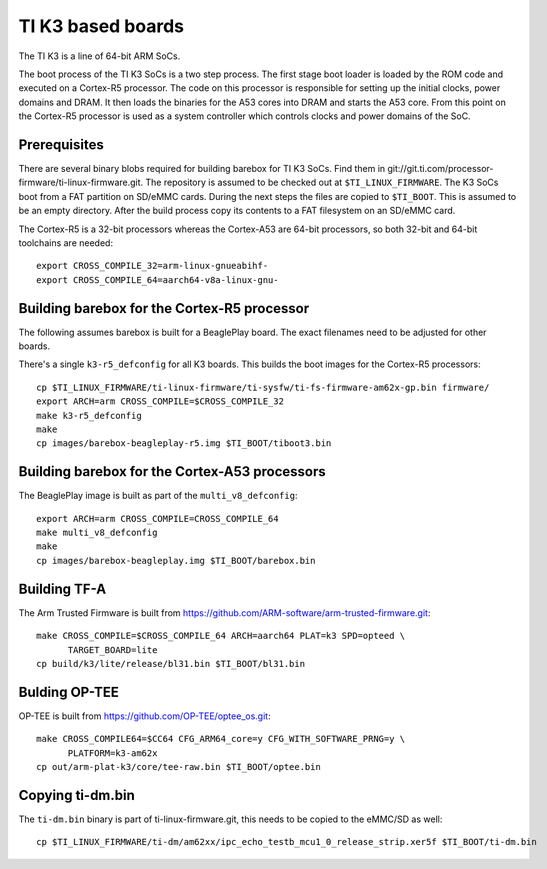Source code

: TI K3 based boards
==================

The TI K3 is a line of 64-bit ARM SoCs.

The boot process of the TI K3 SoCs is a two step process. The first stage boot loader
is loaded by the ROM code and executed on a Cortex-R5 processor. The code on this
processor is responsible for setting up the initial clocks, power domains and DRAM.
It then loads the binaries for the A53 cores into DRAM and starts the A53 core. From
this point on the Cortex-R5 processor is used as a system controller which controls
clocks and power domains of the SoC.

Prerequisites
-------------

There are several binary blobs required for building barebox for TI K3 SoCs. Find them
in git://git.ti.com/processor-firmware/ti-linux-firmware.git. The repository is assumed
to be checked out at ``$TI_LINUX_FIRMWARE``. The K3 SoCs boot from a FAT partition on
SD/eMMC cards. During the next steps the files are copied to ``$TI_BOOT``. This is assumed
to be an empty directory. After the build process copy its contents to a FAT filesystem
on an SD/eMMC card.

The Cortex-R5 is a 32-bit processors whereas the Cortex-A53 are 64-bit processors, so
both 32-bit and 64-bit toolchains are needed::

  export CROSS_COMPILE_32=arm-linux-gnueabihf-
  export CROSS_COMPILE_64=aarch64-v8a-linux-gnu-

Building barebox for the Cortex-R5 processor
--------------------------------------------

The following assumes barebox is built for a BeaglePlay board. The exact filenames
need to be adjusted for other boards.

There's a single ``k3-r5_defconfig`` for all K3 boards. This builds the boot images
for the Cortex-R5 processors::

  cp $TI_LINUX_FIRMWARE/ti-linux-firmware/ti-sysfw/ti-fs-firmware-am62x-gp.bin firmware/
  export ARCH=arm CROSS_COMPILE=$CROSS_COMPILE_32
  make k3-r5_defconfig
  make
  cp images/barebox-beagleplay-r5.img $TI_BOOT/tiboot3.bin

Building barebox for the Cortex-A53 processors
----------------------------------------------

The BeaglePlay image is built as part of the ``multi_v8_defconfig``::

  export ARCH=arm CROSS_COMPILE=CROSS_COMPILE_64
  make multi_v8_defconfig
  make
  cp images/barebox-beagleplay.img $TI_BOOT/barebox.bin

Building TF-A
-------------

The Arm Trusted Firmware is built from https://github.com/ARM-software/arm-trusted-firmware.git::

  make CROSS_COMPILE=$CROSS_COMPILE_64 ARCH=aarch64 PLAT=k3 SPD=opteed \
        TARGET_BOARD=lite
  cp build/k3/lite/release/bl31.bin $TI_BOOT/bl31.bin

Bulding OP-TEE
--------------

OP-TEE is built from https://github.com/OP-TEE/optee_os.git::

  make CROSS_COMPILE64=$CC64 CFG_ARM64_core=y CFG_WITH_SOFTWARE_PRNG=y \
        PLATFORM=k3-am62x
  cp out/arm-plat-k3/core/tee-raw.bin $TI_BOOT/optee.bin

Copying ti-dm.bin
-----------------

The ``ti-dm.bin`` binary is part of ti-linux-firmware.git, this needs to be
copied to the eMMC/SD as well::

  cp $TI_LINUX_FIRMWARE/ti-dm/am62xx/ipc_echo_testb_mcu1_0_release_strip.xer5f $TI_BOOT/ti-dm.bin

— WHAT IS EXPECTED —
Copy each line above precisely, dropping the pictures.

— WRITTEN ANSWER —
Source code

: TI K3 based boards
==================

The TI K3 is a line of 64-bit ARM SoCs.

The boot process of the TI K3 SoCs is a two step process. The first stage boot loader
is loaded by the ROM code and executed on a Cortex-R5 processor. The code on this
processor is responsible for setting up the initial clocks, power domains and DRAM.
It then loads the binaries for the A53 cores into DRAM and starts the A53 core. From
this point on the Cortex-R5 processor is used as a system controller which controls
clocks and power domains of the SoC.

Prerequisites
-------------

There are several binary blobs required for building barebox for TI K3 SoCs. Find them
in git://git.ti.com/processor-firmware/ti-linux-firmware.git. The repository is assumed
to be checked out at ``$TI_LINUX_FIRMWARE``. The K3 SoCs boot from a FAT partition on
SD/eMMC cards. During the next steps the files are copied to ``$TI_BOOT``. This is assumed
to be an empty directory. After the build process copy its contents to a FAT filesystem
on an SD/eMMC card.

The Cortex-R5 is a 32-bit processors whereas the Cortex-A53 are 64-bit processors, so
both 32-bit and 64-bit toolchains are needed::

  export CROSS_COMPILE_32=arm-linux-gnueabihf-
  export CROSS_COMPILE_64=aarch64-v8a-linux-gnu-

Building barebox for the Cortex-R5 processor
--------------------------------------------

The following assumes barebox is built for a BeaglePlay board. The exact filenames
need to be adjusted for other boards.

There's a single ``k3-r5_defconfig`` for all K3 boards. This builds the boot images
for the Cortex-R5 processors::

  cp $TI_LINUX_FIRMWARE/ti-linux-firmware/ti-sysfw/ti-fs-firmware-am62x-gp.bin firmware/
  export ARCH=arm CROSS_COMPILE=$CROSS_COMPILE_32
  make k3-r5_defconfig
  make
  cp images/barebox-beagleplay-r5.img $TI_BOOT/tiboot3.bin

Building barebox for the Cortex-A53 processors
----------------------------------------------

The BeaglePlay image is built as part of the ``multi_v8_defconfig``::

  export ARCH=arm CROSS_COMPILE=CROSS_COMPILE_64
  make multi_v8_defconfig
  make
  cp images/barebox-beagleplay.img $TI_BOOT/barebox.bin

Building TF-A
-------------

The Arm Trusted Firmware is built from https://github.com/ARM-software/arm-trusted-firmware.git::

  make CROSS_COMPILE=$CROSS_COMPILE_64 ARCH=aarch64 PLAT=k3 SPD=opteed \
        TARGET_BOARD=lite
  cp build/k3/lite/release/bl31.bin $TI_BOOT/bl31.bin

Bulding OP-TEE
--------------

OP-TEE is built from https://github.com/OP-TEE/optee_os.git::

  make CROSS_COMPILE64=$CC64 CFG_ARM64_core=y CFG_WITH_SOFTWARE_PRNG=y \
        PLATFORM=k3-am62x
  cp out/arm-plat-k3/core/tee-raw.bin $TI_BOOT/optee.bin

Copying ti-dm.bin
-----------------

The ``ti-dm.bin`` binary is part of ti-linux-firmware.git, this needs to be
copied to the eMMC/SD as well::

  cp $TI_LINUX_FIRMWARE/ti-dm/am62xx/ipc_echo_testb_mcu1_0_release_strip.xer5f $TI_BOOT/ti-dm.bin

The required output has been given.